▶ [Task to carry out]: In the data below, find the line that contains "در سطل زباله" and the line that contains "شهر معتقد بود". Copy both, plus every line between them, exactly.

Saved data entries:
/---

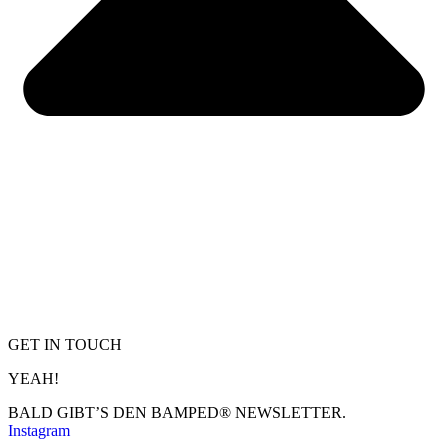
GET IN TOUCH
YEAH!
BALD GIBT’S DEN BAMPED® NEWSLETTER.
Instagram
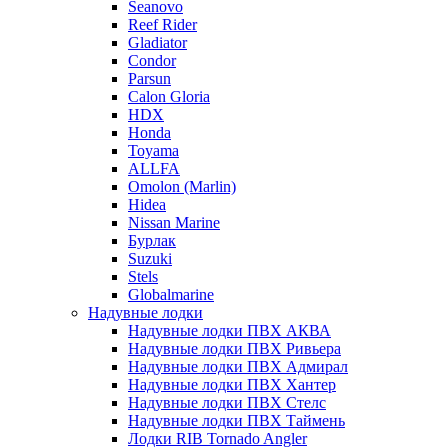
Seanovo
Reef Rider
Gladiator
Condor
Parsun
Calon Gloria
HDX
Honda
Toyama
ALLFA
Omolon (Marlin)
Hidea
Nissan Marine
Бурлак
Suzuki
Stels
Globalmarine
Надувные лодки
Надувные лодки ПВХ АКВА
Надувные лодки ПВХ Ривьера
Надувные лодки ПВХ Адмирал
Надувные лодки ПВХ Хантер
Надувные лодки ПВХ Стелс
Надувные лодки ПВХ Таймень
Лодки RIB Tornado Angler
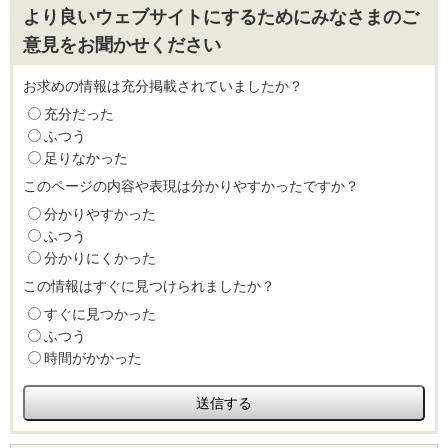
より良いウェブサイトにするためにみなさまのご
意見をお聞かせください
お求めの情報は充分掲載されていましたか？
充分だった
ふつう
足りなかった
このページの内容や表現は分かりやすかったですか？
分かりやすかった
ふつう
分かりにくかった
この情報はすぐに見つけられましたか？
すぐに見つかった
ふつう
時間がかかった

\---
/---

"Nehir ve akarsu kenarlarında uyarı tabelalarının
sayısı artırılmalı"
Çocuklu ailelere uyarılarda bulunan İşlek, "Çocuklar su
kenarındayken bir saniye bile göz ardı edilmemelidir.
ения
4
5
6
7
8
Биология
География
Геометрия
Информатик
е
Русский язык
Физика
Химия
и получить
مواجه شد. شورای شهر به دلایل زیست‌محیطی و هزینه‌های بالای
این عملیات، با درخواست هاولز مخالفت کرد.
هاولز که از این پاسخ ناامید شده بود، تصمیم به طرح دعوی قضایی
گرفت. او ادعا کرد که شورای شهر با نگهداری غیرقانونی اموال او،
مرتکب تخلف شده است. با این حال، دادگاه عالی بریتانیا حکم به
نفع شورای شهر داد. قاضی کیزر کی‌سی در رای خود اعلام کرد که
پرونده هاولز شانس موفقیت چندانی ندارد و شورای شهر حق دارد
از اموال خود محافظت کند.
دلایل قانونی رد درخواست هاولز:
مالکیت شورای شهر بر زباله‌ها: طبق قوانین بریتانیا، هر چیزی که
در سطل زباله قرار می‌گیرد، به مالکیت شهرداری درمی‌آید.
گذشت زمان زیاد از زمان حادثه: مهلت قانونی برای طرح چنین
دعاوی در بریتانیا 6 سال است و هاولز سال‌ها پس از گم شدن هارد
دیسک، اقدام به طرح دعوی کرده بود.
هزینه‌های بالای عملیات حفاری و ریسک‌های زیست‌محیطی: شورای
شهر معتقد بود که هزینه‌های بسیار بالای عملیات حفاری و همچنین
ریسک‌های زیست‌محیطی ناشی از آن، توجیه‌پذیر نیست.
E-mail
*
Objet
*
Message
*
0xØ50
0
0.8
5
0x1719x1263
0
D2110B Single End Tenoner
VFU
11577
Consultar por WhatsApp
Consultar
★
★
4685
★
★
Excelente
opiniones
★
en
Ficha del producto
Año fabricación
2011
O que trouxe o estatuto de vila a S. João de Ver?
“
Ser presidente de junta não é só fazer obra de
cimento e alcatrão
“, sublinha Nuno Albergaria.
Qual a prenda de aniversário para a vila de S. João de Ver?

\---

▶ [Exercise result]:
در سطل زباله قرار می‌گیرد، به مالکیت شهرداری درمی‌آید.
گذشت زمان زیاد از زمان حادثه: مهلت قانونی برای طرح چنین
دعاوی در بریتانیا 6 سال است و هاولز سال‌ها پس از گم شدن هارد
دیسک، اقدام به طرح دعوی کرده بود.
هزینه‌های بالای عملیات حفاری و ریسک‌های زیست‌محیطی: شورای
شهر معتقد بود که هزینه‌های بسیار بالای عملیات حفاری و همچنین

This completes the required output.